# Excerpt to read:
┏━━

The patient is placed on an operating table in the supine position with hyperextended neck. The operator, seated behind patient’s head, watches real time US images on an auxiliary monitor placed on a tower at the patient’s feet. An assistant sitting to the right of the patient uses the US equipment (Figure 16-8). Light conscious sedation is obtained with i.v. midazolam. Emergency care drugs and equipment, including a defibrillator, are in the interventional suite. Although an anesthesiologist is not present during PLA sessions, we recommend performing PLA in a health care facility where an anesthesiologist and otolaryngology head and neck surgeons are available. Local anesthesia with 2% lidocaine subcutaneous and subcapsular infiltration (2 to 5 mL) is performed under US assistance with a thin (29 to 30 g) needle (see Figure 16-9, available on expertconsult.com). Chiba G-21 needles (1 to 4) are placed manually along the longitudinal, craniocaudal, major nodule axis at a distance of 10 mm from each other, matching the anatomy of the nodule as closely as possible (see Figure 16-10, available on expertconsult.com). The assistant/sonographer performs multiplanar US images on axial and longitudinal scans throughout laser illumination, allowing real-time visual control of each source (Figure 16-11). An initial energy of 1200 to 1800 Joules (J) per fiber with an output power of 2 to 4 watts (W) is delivered starting 1 cm from the bottom of the lesion. A highly echogenic area resulting from tissue heating and vaporization gradually increases over time until coalescence between fibers is observed (Figure 16-12). Additional needle insertion of up to 1 cm and additional doses of laser energy are administered until a distance of 5 mm from the cranial portion of the nodule is reached.

┗━━

# What to work on:
#1 Answer from the laser ablation passage:
(a) What drug is given intravenously for light conscious sedation?
(b) What needle gauge is used for the local anesthesia infiltration?
(c) How far apart are the Chiba needles placed?
#2 Continue the laser ablation passage from its last sentence, in the same technical voice.

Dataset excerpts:

┏━━

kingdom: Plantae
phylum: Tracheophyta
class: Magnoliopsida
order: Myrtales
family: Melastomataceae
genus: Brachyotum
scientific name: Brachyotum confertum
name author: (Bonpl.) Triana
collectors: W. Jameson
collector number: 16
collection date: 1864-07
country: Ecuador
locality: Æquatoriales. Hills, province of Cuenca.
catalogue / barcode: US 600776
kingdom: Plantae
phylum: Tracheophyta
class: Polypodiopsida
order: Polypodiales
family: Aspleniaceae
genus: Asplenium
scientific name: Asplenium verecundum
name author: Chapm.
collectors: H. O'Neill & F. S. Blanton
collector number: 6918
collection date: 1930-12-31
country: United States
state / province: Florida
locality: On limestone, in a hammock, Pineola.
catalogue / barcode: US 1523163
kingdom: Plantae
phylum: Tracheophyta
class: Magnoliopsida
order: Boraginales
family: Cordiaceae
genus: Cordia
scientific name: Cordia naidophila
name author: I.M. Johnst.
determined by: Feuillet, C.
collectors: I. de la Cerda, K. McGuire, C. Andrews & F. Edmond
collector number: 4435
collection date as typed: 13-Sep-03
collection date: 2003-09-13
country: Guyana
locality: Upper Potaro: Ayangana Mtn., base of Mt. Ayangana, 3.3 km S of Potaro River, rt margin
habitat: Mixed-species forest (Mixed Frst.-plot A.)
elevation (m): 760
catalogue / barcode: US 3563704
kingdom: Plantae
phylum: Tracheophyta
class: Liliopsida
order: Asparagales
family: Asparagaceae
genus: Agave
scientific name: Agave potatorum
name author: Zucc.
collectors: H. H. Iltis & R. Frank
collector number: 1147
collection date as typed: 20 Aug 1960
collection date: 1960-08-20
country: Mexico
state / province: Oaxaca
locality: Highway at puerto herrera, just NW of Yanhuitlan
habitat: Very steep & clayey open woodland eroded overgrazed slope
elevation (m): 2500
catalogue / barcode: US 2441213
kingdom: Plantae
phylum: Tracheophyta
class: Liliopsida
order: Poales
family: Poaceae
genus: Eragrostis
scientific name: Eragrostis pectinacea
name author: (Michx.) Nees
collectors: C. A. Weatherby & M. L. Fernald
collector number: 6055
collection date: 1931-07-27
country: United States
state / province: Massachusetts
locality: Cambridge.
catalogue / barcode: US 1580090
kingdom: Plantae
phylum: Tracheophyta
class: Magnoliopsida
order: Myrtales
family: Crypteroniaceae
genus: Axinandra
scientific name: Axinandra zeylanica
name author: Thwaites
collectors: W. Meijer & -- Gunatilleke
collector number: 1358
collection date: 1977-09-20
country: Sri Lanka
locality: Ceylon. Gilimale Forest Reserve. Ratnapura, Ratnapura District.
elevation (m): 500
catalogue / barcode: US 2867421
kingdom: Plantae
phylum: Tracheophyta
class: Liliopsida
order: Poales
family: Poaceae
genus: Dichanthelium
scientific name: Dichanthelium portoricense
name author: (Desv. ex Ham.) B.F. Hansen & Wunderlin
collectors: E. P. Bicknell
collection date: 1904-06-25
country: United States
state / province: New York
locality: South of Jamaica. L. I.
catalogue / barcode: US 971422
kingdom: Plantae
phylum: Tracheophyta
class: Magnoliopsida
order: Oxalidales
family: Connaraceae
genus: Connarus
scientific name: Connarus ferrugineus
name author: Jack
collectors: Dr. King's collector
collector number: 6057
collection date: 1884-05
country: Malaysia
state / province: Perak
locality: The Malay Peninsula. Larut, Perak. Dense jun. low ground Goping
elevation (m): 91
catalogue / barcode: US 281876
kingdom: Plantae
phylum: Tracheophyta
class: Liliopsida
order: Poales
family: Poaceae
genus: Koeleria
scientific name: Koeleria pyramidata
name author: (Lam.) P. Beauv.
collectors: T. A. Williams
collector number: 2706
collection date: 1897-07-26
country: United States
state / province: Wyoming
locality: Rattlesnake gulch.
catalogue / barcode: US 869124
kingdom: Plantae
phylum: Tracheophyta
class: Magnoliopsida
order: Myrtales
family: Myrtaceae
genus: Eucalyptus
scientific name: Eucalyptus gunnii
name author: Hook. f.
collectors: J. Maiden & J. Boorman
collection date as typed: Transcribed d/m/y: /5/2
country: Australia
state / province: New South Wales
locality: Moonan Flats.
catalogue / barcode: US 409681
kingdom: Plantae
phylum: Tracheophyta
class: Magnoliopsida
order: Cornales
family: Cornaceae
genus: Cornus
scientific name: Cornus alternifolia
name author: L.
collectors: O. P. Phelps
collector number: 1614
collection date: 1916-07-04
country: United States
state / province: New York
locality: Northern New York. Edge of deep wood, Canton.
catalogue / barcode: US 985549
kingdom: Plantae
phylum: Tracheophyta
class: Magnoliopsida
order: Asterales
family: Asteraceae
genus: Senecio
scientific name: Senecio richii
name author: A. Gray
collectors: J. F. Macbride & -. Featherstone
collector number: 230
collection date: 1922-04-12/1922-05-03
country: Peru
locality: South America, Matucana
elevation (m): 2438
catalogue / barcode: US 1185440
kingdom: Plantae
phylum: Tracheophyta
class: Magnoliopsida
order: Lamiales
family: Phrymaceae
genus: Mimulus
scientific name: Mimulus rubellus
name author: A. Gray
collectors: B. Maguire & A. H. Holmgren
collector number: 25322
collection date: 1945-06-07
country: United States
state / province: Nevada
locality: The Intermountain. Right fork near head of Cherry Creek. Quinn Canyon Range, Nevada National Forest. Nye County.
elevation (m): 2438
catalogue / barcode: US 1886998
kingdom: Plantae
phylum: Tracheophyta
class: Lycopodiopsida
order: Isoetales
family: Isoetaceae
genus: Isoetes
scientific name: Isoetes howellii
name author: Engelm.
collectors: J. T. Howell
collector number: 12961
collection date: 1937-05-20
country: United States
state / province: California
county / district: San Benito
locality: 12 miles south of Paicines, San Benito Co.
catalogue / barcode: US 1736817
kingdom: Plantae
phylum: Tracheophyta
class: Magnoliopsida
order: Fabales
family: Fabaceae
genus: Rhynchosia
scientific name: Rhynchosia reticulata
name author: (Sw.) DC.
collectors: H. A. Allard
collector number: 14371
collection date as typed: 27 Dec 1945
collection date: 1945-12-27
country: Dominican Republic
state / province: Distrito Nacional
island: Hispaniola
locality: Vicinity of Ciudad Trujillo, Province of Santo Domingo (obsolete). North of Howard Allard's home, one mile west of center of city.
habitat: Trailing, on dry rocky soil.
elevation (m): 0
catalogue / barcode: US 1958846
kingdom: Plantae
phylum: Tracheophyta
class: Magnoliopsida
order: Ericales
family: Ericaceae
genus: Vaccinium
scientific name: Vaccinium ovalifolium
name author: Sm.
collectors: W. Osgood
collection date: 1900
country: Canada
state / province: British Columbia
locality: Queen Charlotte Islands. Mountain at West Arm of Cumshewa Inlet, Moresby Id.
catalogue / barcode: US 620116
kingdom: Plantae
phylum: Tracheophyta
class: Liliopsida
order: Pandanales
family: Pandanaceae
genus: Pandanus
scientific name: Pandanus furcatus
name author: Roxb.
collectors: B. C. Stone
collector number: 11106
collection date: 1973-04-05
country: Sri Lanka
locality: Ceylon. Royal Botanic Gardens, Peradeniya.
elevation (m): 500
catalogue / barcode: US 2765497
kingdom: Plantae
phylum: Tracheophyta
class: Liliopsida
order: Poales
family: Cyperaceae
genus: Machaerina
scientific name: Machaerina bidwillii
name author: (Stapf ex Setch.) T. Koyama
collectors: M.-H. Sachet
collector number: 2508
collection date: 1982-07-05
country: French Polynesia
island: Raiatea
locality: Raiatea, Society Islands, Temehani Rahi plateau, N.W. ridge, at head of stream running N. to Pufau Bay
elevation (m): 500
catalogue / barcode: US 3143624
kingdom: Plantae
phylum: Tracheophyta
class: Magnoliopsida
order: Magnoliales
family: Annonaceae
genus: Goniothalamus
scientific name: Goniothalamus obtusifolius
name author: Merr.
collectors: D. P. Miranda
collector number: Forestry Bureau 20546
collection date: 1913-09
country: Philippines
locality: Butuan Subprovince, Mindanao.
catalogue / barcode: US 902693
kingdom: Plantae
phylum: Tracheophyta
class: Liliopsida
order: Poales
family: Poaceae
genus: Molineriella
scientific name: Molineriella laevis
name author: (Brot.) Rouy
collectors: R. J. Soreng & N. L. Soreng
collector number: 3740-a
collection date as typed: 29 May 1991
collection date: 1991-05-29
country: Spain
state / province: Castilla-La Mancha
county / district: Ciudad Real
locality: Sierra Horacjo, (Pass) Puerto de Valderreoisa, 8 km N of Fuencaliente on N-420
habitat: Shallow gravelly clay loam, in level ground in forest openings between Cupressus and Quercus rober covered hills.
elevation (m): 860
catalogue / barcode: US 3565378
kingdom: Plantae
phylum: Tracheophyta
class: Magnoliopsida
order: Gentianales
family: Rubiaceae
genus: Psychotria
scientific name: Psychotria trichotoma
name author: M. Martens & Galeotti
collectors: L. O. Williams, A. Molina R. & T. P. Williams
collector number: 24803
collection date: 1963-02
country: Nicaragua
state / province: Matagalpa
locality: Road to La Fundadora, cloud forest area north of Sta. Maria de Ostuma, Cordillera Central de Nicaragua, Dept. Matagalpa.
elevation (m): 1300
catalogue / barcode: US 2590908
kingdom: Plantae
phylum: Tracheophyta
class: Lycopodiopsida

┗━━

# Solved problems:
#1
(a) Midazolam.
(b) A thin 29 to 30 g needle.
(c) 10 mm from each other.

#2
Please see the Expert Consult website for more discussion of this topic, including Figure 16-13.
Three-dimensional ultrasound imaging may help in multiple needle fitting (Figure 16-13).
Although nodules as small as 5 mm may be ablated using a single optic fiber, nodules up to 40 to 50 mm in width, 30 to 35 mm in thickness, and 50 to 70 mm in length (i.e., up to 30 to 60 mL) may be treated in a single PLA session by combining multiple fiber placement, multiple needle advancements, and high energies. The number of fibers, number of advancements, and total energy delivered are tailored to nodule volume. The duration of laser illuminations ranges from 6 to 30 minutes, depending on nodule size.61 Light irradiation is continuous; it is suspended for fiber repositioning only in the event of severe pain, cough, or other side effects.